>> start Stored records
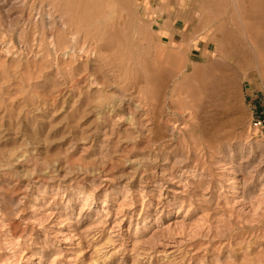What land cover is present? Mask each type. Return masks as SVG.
I'll return each instance as SVG.
<instances>
[{
	"label": "rangeland",
	"instance_id": "obj_1",
	"mask_svg": "<svg viewBox=\"0 0 264 264\" xmlns=\"http://www.w3.org/2000/svg\"><path fill=\"white\" fill-rule=\"evenodd\" d=\"M152 5L0 0V264H264V0Z\"/></svg>",
	"mask_w": 264,
	"mask_h": 264
},
{
	"label": "bare ground",
	"instance_id": "obj_2",
	"mask_svg": "<svg viewBox=\"0 0 264 264\" xmlns=\"http://www.w3.org/2000/svg\"><path fill=\"white\" fill-rule=\"evenodd\" d=\"M63 1H65V3H67V2H69V0H63ZM157 3V0H153V5L154 4H156ZM152 4V3H151ZM151 4H149V2H145V9H148L149 7H151V6H149V5H151ZM152 5V6H153ZM168 39V38H167ZM173 44V43H172ZM177 44V43H176ZM180 45V44H179ZM228 119V118H227Z\"/></svg>",
	"mask_w": 264,
	"mask_h": 264
}]
</instances>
>> end Stored records
== Task requirements ==
Your task is an exact transcription of all the data, minus the pictures.

== Response to the task ==
What land cover is present? Mask each type. Return masks as SVG.
I'll return each instance as SVG.
<instances>
[{
	"label": "rangeland",
	"instance_id": "obj_1",
	"mask_svg": "<svg viewBox=\"0 0 264 264\" xmlns=\"http://www.w3.org/2000/svg\"><path fill=\"white\" fill-rule=\"evenodd\" d=\"M152 5L0 0V264H264V0Z\"/></svg>",
	"mask_w": 264,
	"mask_h": 264
},
{
	"label": "bare ground",
	"instance_id": "obj_2",
	"mask_svg": "<svg viewBox=\"0 0 264 264\" xmlns=\"http://www.w3.org/2000/svg\"><path fill=\"white\" fill-rule=\"evenodd\" d=\"M63 1H65V3H67V2H69V0H63ZM157 3V0H153V5L154 4H156ZM152 4V3H151ZM151 4H149V2H145V9H148L149 7H151V6H149V5H151ZM152 5V6H153ZM168 39V38H167ZM173 44V43H172ZM177 44V43H176ZM180 45V44H179ZM228 119V118H227Z\"/></svg>",
	"mask_w": 264,
	"mask_h": 264
}]
</instances>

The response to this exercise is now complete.